*** Material to process

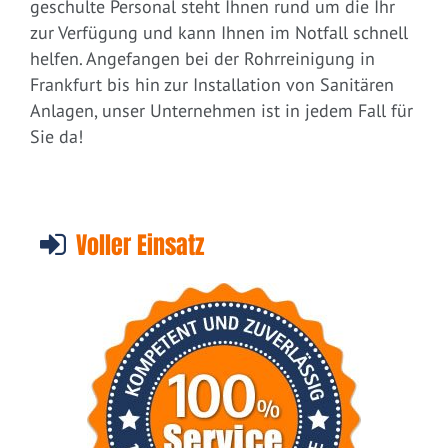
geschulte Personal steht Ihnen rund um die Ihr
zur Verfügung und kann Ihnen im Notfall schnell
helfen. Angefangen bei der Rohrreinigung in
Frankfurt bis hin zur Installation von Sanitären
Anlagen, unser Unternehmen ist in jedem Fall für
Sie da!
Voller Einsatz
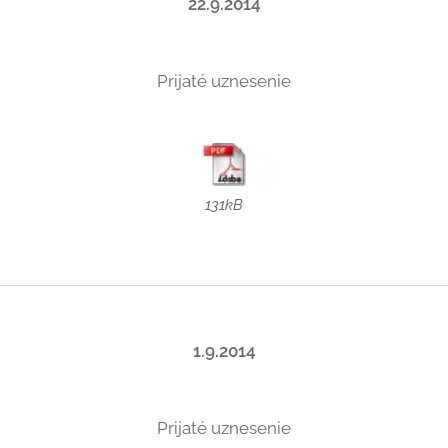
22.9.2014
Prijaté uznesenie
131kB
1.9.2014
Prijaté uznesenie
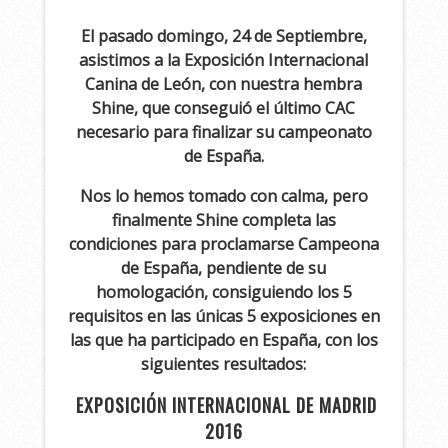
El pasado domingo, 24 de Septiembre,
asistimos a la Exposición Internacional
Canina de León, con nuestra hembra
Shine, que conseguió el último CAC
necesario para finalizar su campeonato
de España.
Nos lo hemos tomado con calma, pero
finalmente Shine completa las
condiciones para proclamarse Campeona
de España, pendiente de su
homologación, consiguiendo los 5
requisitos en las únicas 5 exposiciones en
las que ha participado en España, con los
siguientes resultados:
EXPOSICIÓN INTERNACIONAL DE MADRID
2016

******
*** Material to process

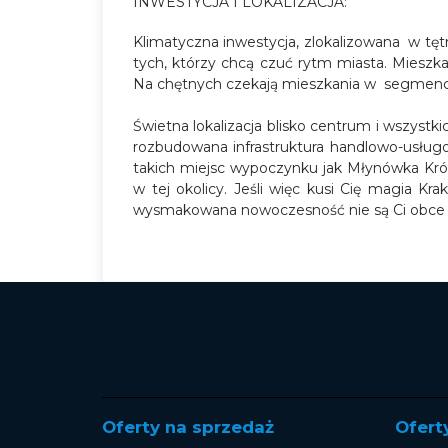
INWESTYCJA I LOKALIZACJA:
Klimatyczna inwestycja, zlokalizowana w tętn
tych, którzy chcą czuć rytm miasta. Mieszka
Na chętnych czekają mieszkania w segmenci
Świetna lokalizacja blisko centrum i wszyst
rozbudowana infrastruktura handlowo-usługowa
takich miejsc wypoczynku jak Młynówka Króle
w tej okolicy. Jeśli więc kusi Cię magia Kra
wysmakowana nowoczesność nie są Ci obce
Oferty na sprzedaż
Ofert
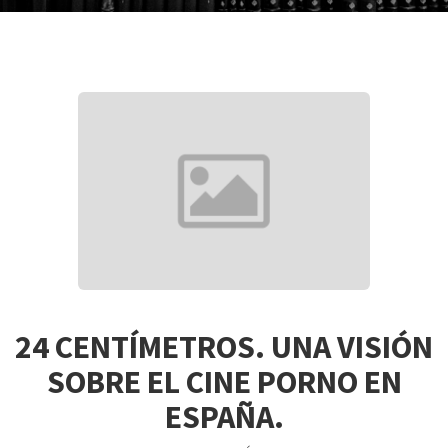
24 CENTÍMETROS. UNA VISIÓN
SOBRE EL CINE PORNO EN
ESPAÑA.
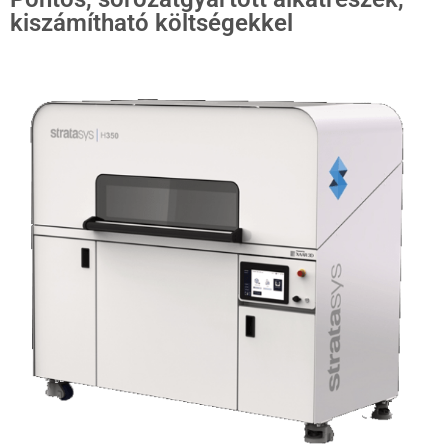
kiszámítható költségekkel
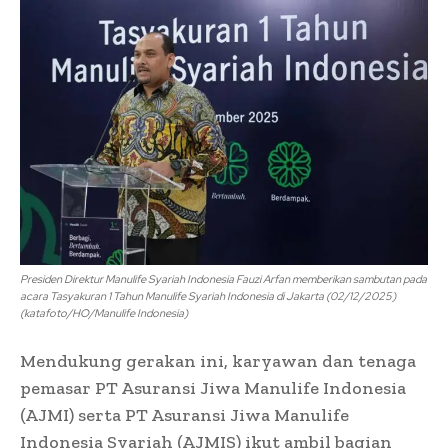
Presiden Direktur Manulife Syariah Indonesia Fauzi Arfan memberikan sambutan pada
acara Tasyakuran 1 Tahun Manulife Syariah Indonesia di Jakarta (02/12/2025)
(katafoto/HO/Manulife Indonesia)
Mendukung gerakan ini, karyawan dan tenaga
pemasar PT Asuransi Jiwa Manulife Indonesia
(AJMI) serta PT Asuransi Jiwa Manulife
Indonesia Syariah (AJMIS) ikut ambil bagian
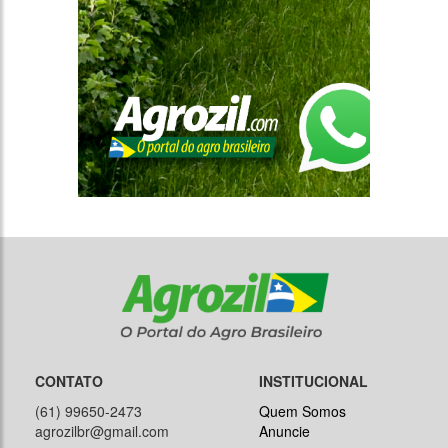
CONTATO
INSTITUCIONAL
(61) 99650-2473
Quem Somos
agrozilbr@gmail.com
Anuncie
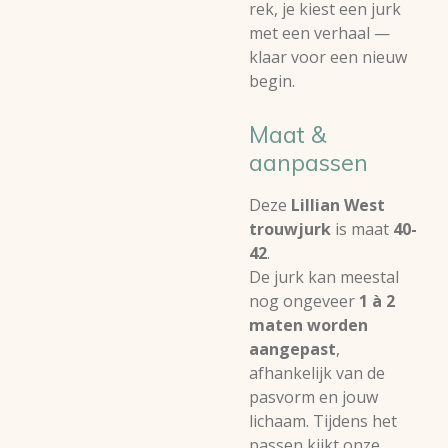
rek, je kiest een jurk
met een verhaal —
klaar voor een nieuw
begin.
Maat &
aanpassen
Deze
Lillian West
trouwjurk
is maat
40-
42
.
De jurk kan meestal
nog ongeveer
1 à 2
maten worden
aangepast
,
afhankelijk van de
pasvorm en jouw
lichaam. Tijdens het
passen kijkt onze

******

#### Exercise goal
Output should consist of the lines above from the one with "Indonesia Syariah (AJMIS) ikut ambil bagian" down to the one with "passen kijkt onze", exact and without pictures.

#### Task response
Indonesia Syariah (AJMIS) ikut ambil bagian
CONTATO
INSTITUCIONAL
(61) 99650-2473
Quem Somos
agrozilbr@gmail.com
Anuncie
rek, je kiest een jurk
met een verhaal —
klaar voor een nieuw
begin.
Maat &
aanpassen
Deze
Lillian West
trouwjurk
is maat
40-
42
.
De jurk kan meestal
nog ongeveer
1 à 2
maten worden
aangepast
,
afhankelijk van de
pasvorm en jouw
lichaam. Tijdens het
passen kijkt onze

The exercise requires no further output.